In the late 18th century, Count Aleksey Orlov, a professional horse breeder, wanted to create a fast horse able to pull the troika, a type of Russian sled pulled by three horses abreast. He began by breeding a gray Arabian stallion named Smetanka to a Danish mare named Isabelline, producing Polkan, who was bred to a Dutch mare. His offspring, Bars I, began the first Orlov Trotter and the foundation for the breed.
During the 19th century, it was considered to be the best harness-racing horse, not just in Russia, but throughout Europe, though it was used only by Russian nobility. However, before long Europeans found out about the Standardbred, an even faster trotting horse, so the Orlov Trotter was crossed with the faster breed. The result was the Russian Trotter, a faster, yet less beautiful breed.

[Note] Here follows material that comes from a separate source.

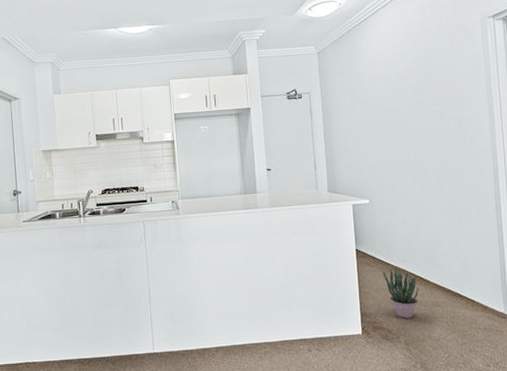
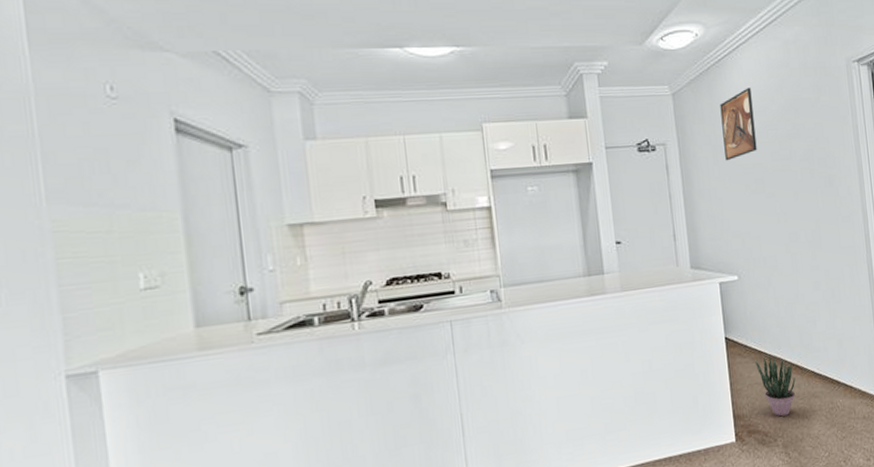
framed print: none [358,45,391,106] -> present [720,88,757,161]

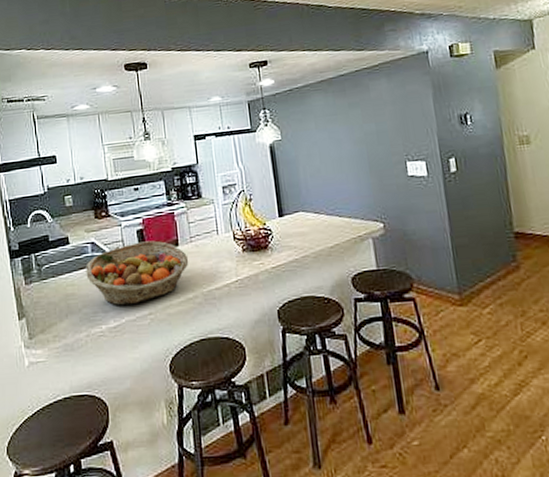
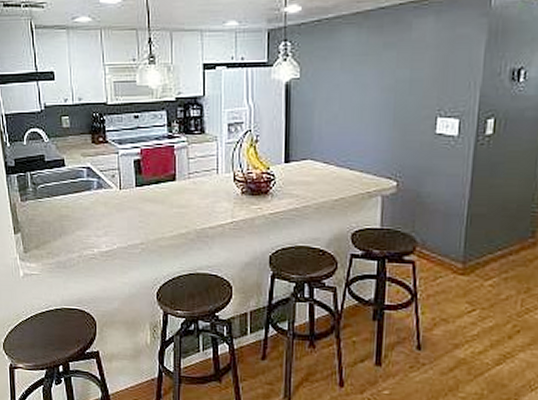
fruit basket: present [86,240,189,306] -> none [80,172,185,233]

With the creation of the Russian Trotter came devestating problems for the Orlov Trotter. Cross-breeding became so popular that the breed dwindled until it came near extinction. Only after 1920 did people begin raising pureblooded Orlovs again. When that happened, they bacame almost as popular as they once were. However, this didn't last long. During World War II, the breed once again diminished.
The Orlov Trotter first came to America in 1959, when Soviet leader Nikita Khrushchev gave several to Ezra Taft Benson, the America secretary of agriculture. Americans loved the breed, but it was still rare, and in 1997, the International Committee for the Protection of the Orlov Trotter was created.
|Alexandra Korelova and Balagur credit|
Breed Description and Uses
Orlov Trotters are a large breed, growing a average of 15.2 to 17 hands high, and are strong and muscular. They have long legs, prominent withers, broad croups, arched necks, and large, beautiful heads, complete with the expressive eyes of the Arabian. Also like the Arabian, Orlovs are usually born dark, yet grey out as they mature, though some exceptions, such such as bay and chestnut ones, have occured.
Orlovs are fast horses with the stamina of the Arabian, performing well not only in driving, as it was bred for, but also in dressage. As a matter of fact, a famous Grand Prix dressage horse named Balagur, who competed in the 2008 Olympic Games, is an Orlov Trotter.